- [ACTION ITEM]
Each line of the data below that holds the word "possible" is to be reported in full.

*** Opening of RECORDS TO USE ***

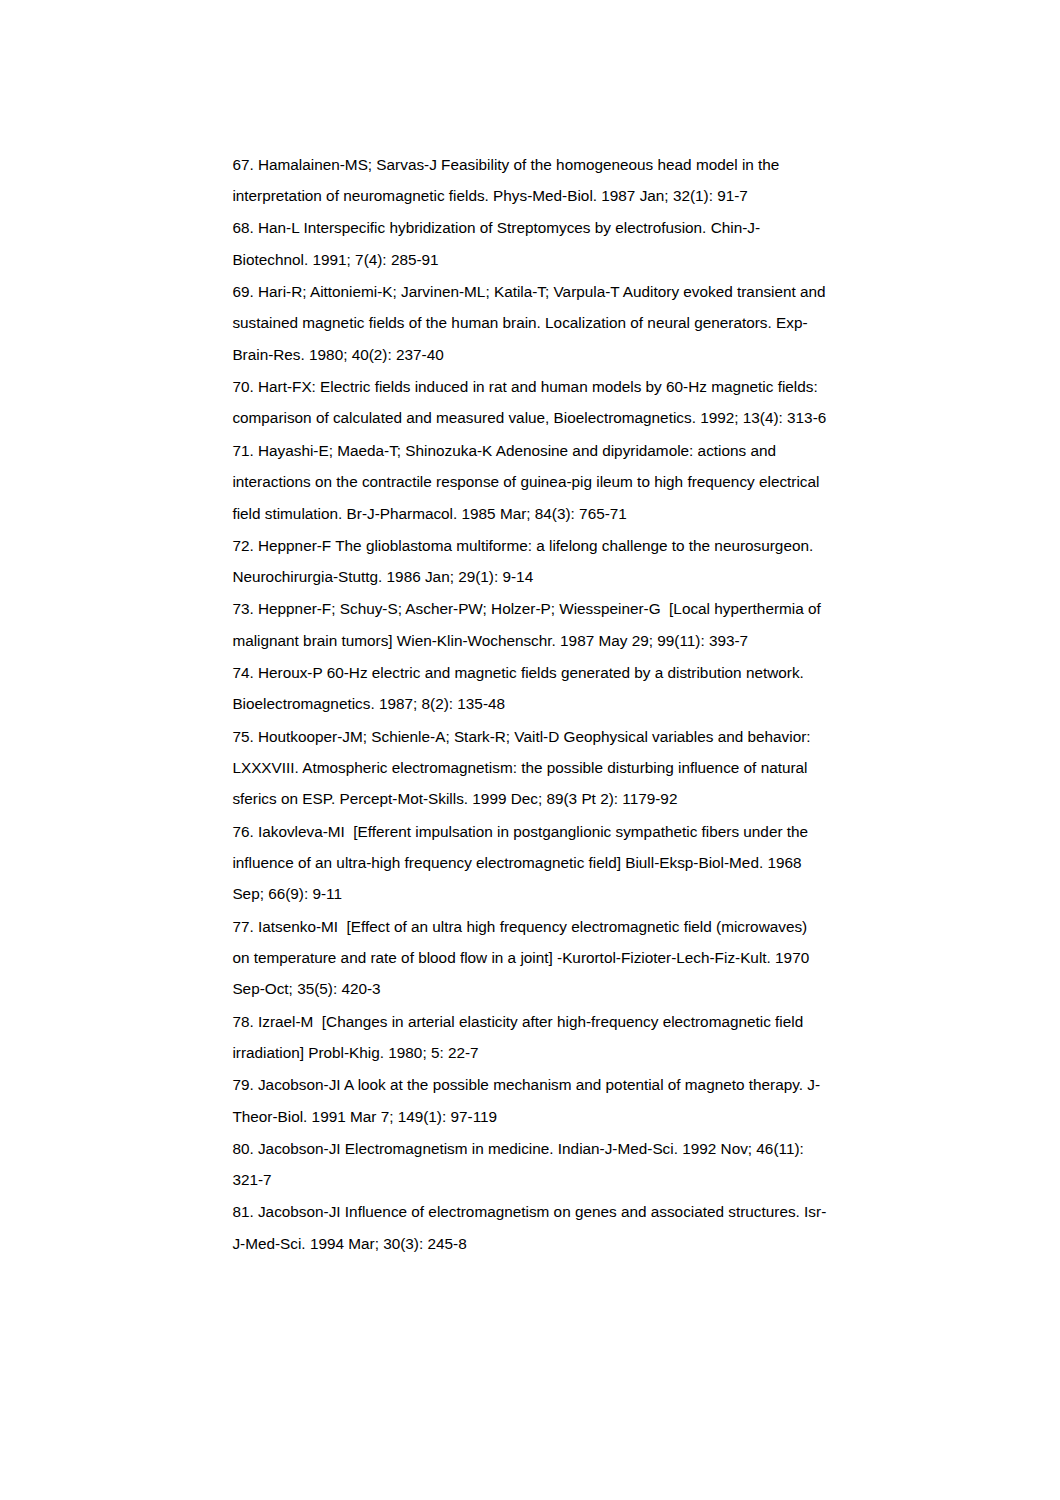67. Hamalainen-MS; Sarvas-J Feasibility of the homogeneous head model in the interpretation of neuromagnetic fields. Phys-Med-Biol. 1987 Jan; 32(1): 91-7
68. Han-L Interspecific hybridization of Streptomyces by electrofusion. Chin-J-Biotechnol. 1991; 7(4): 285-91
69. Hari-R; Aittoniemi-K; Jarvinen-ML; Katila-T; Varpula-T Auditory evoked transient and sustained magnetic fields of the human brain. Localization of neural generators. Exp-Brain-Res. 1980; 40(2): 237-40
70. Hart-FX: Electric fields induced in rat and human models by 60-Hz magnetic fields: comparison of calculated and measured value, Bioelectromagnetics. 1992; 13(4): 313-6
71. Hayashi-E; Maeda-T; Shinozuka-K Adenosine and dipyridamole: actions and interactions on the contractile response of guinea-pig ileum to high frequency electrical field stimulation. Br-J-Pharmacol. 1985 Mar; 84(3): 765-71
72. Heppner-F The glioblastoma multiforme: a lifelong challenge to the neurosurgeon. Neurochirurgia-Stuttg. 1986 Jan; 29(1): 9-14
73. Heppner-F; Schuy-S; Ascher-PW; Holzer-P; Wiesspeiner-G [Local hyperthermia of malignant brain tumors] Wien-Klin-Wochenschr. 1987 May 29; 99(11): 393-7
74. Heroux-P 60-Hz electric and magnetic fields generated by a distribution network. Bioelectromagnetics. 1987; 8(2): 135-48
75. Houtkooper-JM; Schienle-A; Stark-R; Vaitl-D Geophysical variables and behavior: LXXXVIII. Atmospheric electromagnetism: the possible disturbing influence of natural sferics on ESP. Percept-Mot-Skills. 1999 Dec; 89(3 Pt 2): 1179-92
76. Iakovleva-MI [Efferent impulsation in postganglionic sympathetic fibers under the influence of an ultra-high frequency electromagnetic field] Biull-Eksp-Biol-Med. 1968 Sep; 66(9): 9-11
77. Iatsenko-MI [Effect of an ultra high frequency electromagnetic field (microwaves) on temperature and rate of blood flow in a joint] -Kurortol-Fizioter-Lech-Fiz-Kult. 1970 Sep-Oct; 35(5): 420-3
78. Izrael-M [Changes in arterial elasticity after high-frequency electromagnetic field irradiation] Probl-Khig. 1980; 5: 22-7
79. Jacobson-JI A look at the possible mechanism and potential of magneto therapy. J-Theor-Biol. 1991 Mar 7; 149(1): 97-119
80. Jacobson-JI Electromagnetism in medicine. Indian-J-Med-Sci. 1992 Nov; 46(11): 321-7
81. Jacobson-JI Influence of electromagnetism on genes and associated structures. Isr-J-Med-Sci. 1994 Mar; 30(3): 245-8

*** Close of RECORDS TO USE ***

- [WRITTEN SOLUTION]
75. Houtkooper-JM; Schienle-A; Stark-R; Vaitl-D Geophysical variables and behavior: LXXXVIII. Atmospheric electromagnetism: the possible disturbing influence of natural sferics on ESP. Percept-Mot-Skills. 1999 Dec; 89(3 Pt 2): 1179-92
79. Jacobson-JI A look at the possible mechanism and potential of magneto therapy. J-Theor-Biol. 1991 Mar 7; 149(1): 97-119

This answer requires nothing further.